We next tested how species-specific responses integrated to predict persistence and occupancy of species at a community level. In each ‘abiotic + biotic’ plot, we calculated the proportion of species that could persist (i.e., λ ≥ 1) and the proportion of species that naturally occurred. These proportions were used as a binomially-distributed response variable, including a ‘weight’ of number of species (i.e., number of ‘trials’; usually four but fewer in cases where tubes were lost). Note that here, species richness was observed out of four potential species, warranting a binomial distribution. For this analysis we included the following predictors: productivity (competing models with linear and quadratic relationships), type of data (i.e., three levels, either persistence with neighbors, persistence without neighbors, or occupancy), and their interaction. Separating our proportions by type of data allowed us to identify how biotic interactions altered mismatches between patterns of occupancy and persistence.
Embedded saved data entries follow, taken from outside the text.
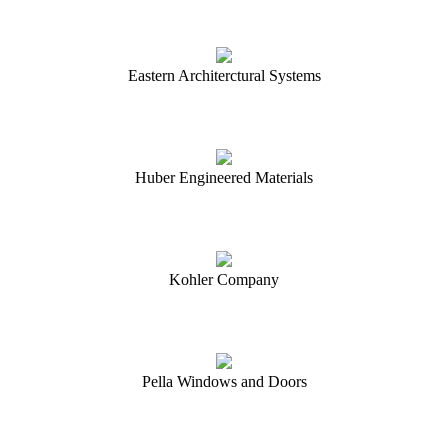
Eastern Architerctural Systems
Huber Engineered Materials
Kohler Company
Pella Windows and Doors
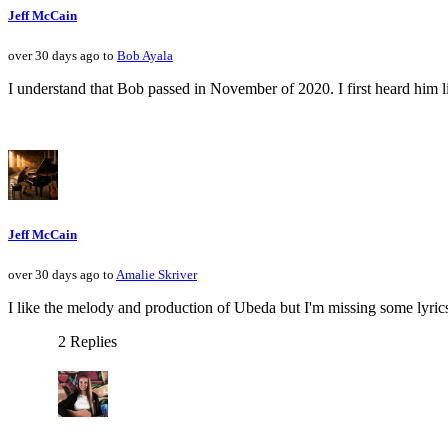
Jeff McCain
over 30 days ago to
Bob Ayala
I understand that Bob passed in November of 2020. I first heard him li
Jeff McCain
over 30 days ago to
Amalie Skriver
I like the melody and production of Ubeda but I'm missing some lyrics
2 Replies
Lastly, we coupled our persistence and occupancy data to determine how dispersal limitation, excess, and species-sorting varied across productivity. When dispersal is limited, species are absent from locations that could otherwise support their persistence (outcome 1), whereas when there is excess dispersal relative to the scale of spatiotemporal variation, leading to sink or pseudo-sink populations, species are present in locations that do not support persistence (outcome 2). Dispersal is ‘sufficient’ (Leibold & Chase 2017) when species are present where they can persist and absent where they cannot, also known as ‘species sorting’ (outcome 3). We categorized each species in each plot as falling in one of these three outcomes; these categorical data were then used as a response variable in a multinomial model using the ‘mblogit’ function in the ‘mclogit package’ (version 0.9.6) (Elff 2023). We chose a multinomial model (analogous to a binomial except allowing more than two outcomes) because the three outcomes were dependent and required to sum to one. As with our other analyses, we used productivity, neighbor treatment, and their interaction as explanatory variables. Predictions for this model were computed with ‘predict’ in contrast to our other analyses that used ‘ggpredict’ as the latter was not compatible with multinomial models.